How systems integration can boost value creation
Integration platform, Boomi, helped a supplier realise its potential to set up its e-commerce system.
Native Union, a tech accessory supplier, runs 10 applications in their operations that are not connected, resulting in duplication of work across its different teams. Employees had to manually transfer data from the app where they receive orders to a spreadsheet and then send it to their warehouse.
These manual processes were eliminated when Boomi came into the picture and integrated all the 10 applications Native Union was using.
“[Native Union] spent 90% of their time in manual processes. If you’re trying to sell your products through Apple stores or electronic retailers, spending that amount of time on manual work just doesn’t make sense,” Boomi’s Director of Solution Consulting, David Irecki, told Manufacturing Asia at the sidelines of the Industrial Transformation Asia-Pacific (ITAP) 2022.
By integrating their systems and automating their processes, Irecki said Native Union also realised its potential to set up an e-commerce system.
“Now, rather than having to survive from just other retailers selling their products, they can set up their website, and have people purchase there,” Irecki said.
Overall, integration helps organisations understand their data and use them in a way that provides value for their businesses, according to Irecki.
“Businesses can act upon data, analyse it, and do whatever they need to make informed decisions going forward,” he added.
In an integrated system, the marketing department can have access to data available from sales such as how many products are being purchased in a particular platform.
“They can decide whether to do a marketing campaign [based] on that [data],” he said.
In a case of a fast food retailer, they can easily decide whether to put products on sale by identifying their expiry dates.
Sharing data externally
Once data is integrated within organisations, it is also important for them to share these externally to help develop a more resilient supply chain.
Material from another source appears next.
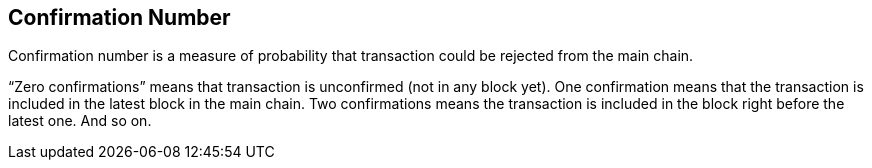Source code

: == Confirmation Number

Confirmation number is a measure of probability that transaction could be rejected from the main chain.

“Zero confirmations” means that transaction is unconfirmed (not in any block yet). One confirmation means that the transaction is included in the latest block in the main chain. Two confirmations means the transaction is included in the block right before the latest one. And so on.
“You’ve got to share information about your product…Having a workflow engine that enables you to provide steps where if there is a fault on the manufacturing line, others will know who to get in touch with or who they need to go through for approvals,” he said.
Boomi also uses data gathered from previous clients to help new ones integrate their systems based on their needs.
“If you’re coming in as customer number 20,000, somebody has done exactly what you want to do before. Why start from scratch? Why reinvent the wheel? Why not leverage what other Boomi users have done before,” Irecki said.
“We facilitate a number of different functions in our product that allows organisations to leverage what others have done,” he added.
Cutting costs with cloud
Apart from helping mitigate supply chain issues, organisations that have moved to integrate their systems through the cloud are also able to save costs, especially in the face of labour shortage.
“With a lot of traditional technologies on-premise, you will need a special skill set or specialist developers which you can’t get today due to changes in the labour forces,” Irecki said.
“To have a tool that a subject matter expert on a specific product or application can use rather than having to use the developer, that’s a big thing,” he added.
Irecki said Ampol, an Australian fuel and convenience retailer, is amongst its clients who were able cut their costs following integration. The retailer was able to reduce 30% of its maintenance cost.
“Cloud technologies are becoming more and more the norm around the world and there's good reason for it. You don’t have to worry about installing software on-premise, or having a large development team,” he added.
Irecki said it is no longer a question of whether businesses need to adopt smart technologies like the cloud these days because there’s a need for it.
“The question is, how do we do it? What is the best way? Where do we start?” he said.